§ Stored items
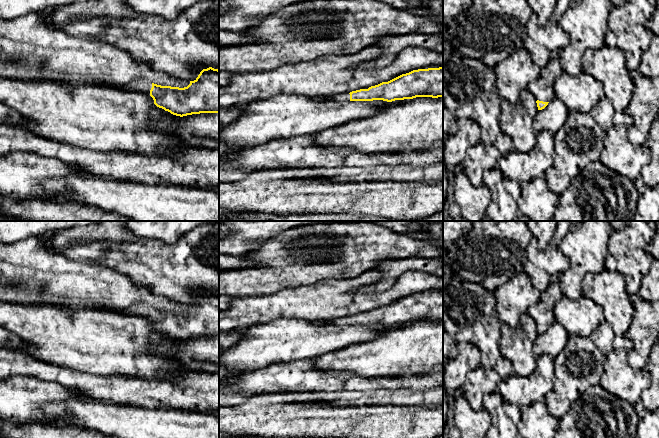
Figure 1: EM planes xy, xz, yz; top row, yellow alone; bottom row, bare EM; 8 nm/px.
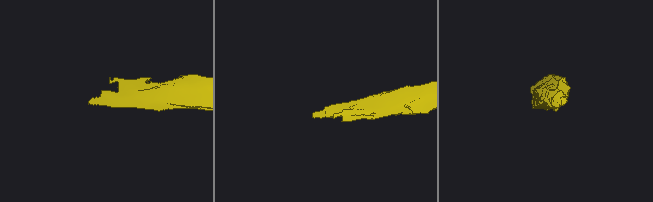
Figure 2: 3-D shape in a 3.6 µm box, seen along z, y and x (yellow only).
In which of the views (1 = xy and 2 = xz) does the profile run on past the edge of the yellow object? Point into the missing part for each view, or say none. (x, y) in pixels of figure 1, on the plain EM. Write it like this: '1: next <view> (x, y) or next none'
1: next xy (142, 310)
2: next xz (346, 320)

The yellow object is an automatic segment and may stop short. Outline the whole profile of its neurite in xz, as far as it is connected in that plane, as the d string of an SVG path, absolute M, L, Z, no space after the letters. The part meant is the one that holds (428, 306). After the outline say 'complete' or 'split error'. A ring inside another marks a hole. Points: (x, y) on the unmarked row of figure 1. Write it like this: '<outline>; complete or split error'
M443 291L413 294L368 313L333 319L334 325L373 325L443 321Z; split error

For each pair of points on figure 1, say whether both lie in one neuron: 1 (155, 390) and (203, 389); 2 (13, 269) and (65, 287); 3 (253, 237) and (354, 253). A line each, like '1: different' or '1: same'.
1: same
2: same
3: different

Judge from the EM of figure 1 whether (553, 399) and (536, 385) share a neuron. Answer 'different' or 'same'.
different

* * *

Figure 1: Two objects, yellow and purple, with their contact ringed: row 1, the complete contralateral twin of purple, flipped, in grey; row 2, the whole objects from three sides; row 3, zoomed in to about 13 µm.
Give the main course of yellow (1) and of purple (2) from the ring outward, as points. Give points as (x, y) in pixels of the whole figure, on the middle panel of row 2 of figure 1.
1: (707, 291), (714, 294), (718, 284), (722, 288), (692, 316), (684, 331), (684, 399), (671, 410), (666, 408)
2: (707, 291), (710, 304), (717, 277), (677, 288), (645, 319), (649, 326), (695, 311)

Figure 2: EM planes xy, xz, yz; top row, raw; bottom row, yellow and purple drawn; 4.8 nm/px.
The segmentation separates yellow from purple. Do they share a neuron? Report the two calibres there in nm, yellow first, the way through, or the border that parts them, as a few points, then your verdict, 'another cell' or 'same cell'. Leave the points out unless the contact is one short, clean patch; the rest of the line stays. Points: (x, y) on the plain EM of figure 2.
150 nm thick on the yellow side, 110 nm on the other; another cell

==

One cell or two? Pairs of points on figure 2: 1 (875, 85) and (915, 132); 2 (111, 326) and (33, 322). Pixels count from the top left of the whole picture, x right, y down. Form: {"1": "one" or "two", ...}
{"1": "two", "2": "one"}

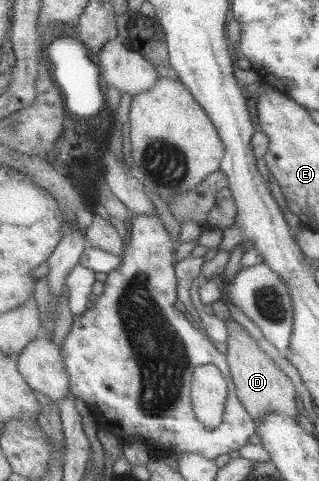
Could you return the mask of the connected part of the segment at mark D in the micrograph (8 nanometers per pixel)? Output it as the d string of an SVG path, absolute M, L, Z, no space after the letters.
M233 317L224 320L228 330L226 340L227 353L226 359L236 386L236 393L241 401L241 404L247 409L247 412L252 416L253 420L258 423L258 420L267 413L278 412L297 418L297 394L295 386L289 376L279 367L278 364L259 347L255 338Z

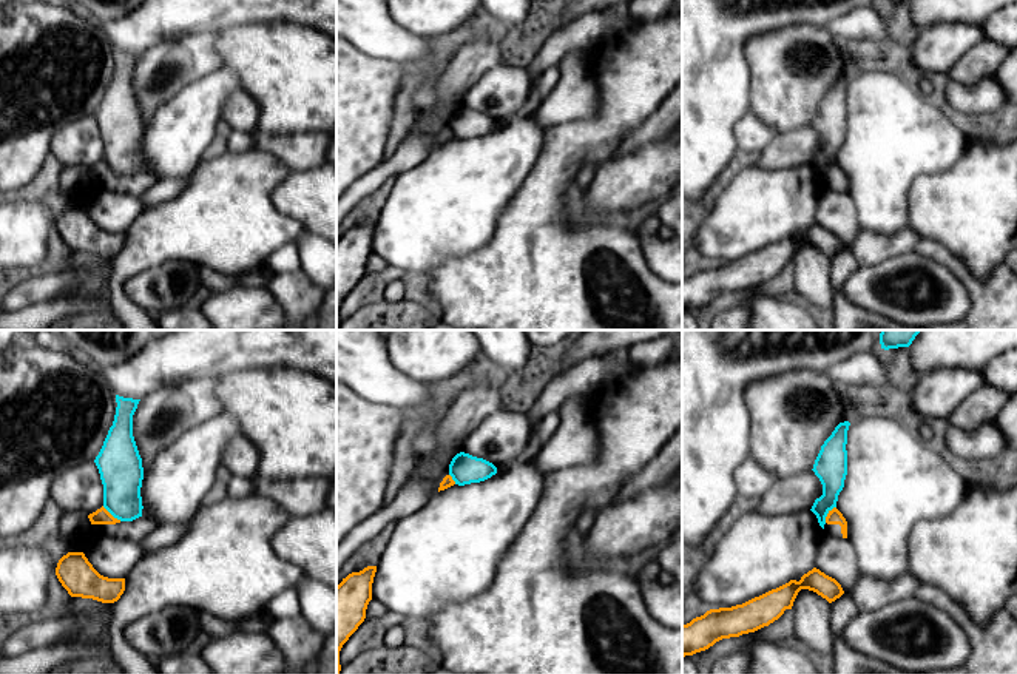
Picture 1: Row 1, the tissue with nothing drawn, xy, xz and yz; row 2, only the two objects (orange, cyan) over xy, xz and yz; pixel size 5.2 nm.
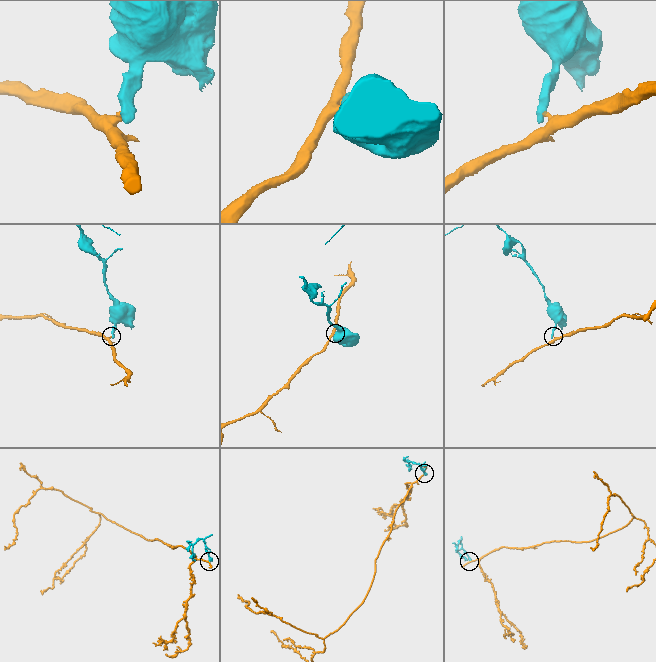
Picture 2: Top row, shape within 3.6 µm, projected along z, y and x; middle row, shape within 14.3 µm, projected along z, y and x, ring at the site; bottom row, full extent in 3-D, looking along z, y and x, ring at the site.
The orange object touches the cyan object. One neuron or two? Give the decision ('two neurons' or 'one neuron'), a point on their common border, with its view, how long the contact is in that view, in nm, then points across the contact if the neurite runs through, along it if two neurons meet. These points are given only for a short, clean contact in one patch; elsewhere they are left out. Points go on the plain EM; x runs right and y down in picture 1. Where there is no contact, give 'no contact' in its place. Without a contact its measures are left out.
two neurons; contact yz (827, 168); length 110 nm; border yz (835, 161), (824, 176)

§ What you are asked to do
Each line in the data that holds the word "objects" must be copied.

§ Task result
Figure 1: Two objects, yellow and purple, with their contact ringed: row 1, the complete contralateral twin of purple, flipped, in grey; row 2, the whole objects from three sides; row 3, zoomed in to about 13 µm.
Picture 1: Row 1, the tissue with nothing drawn, xy, xz and yz; row 2, only the two objects (orange, cyan) over xy, xz and yz; pixel size 5.2 nm.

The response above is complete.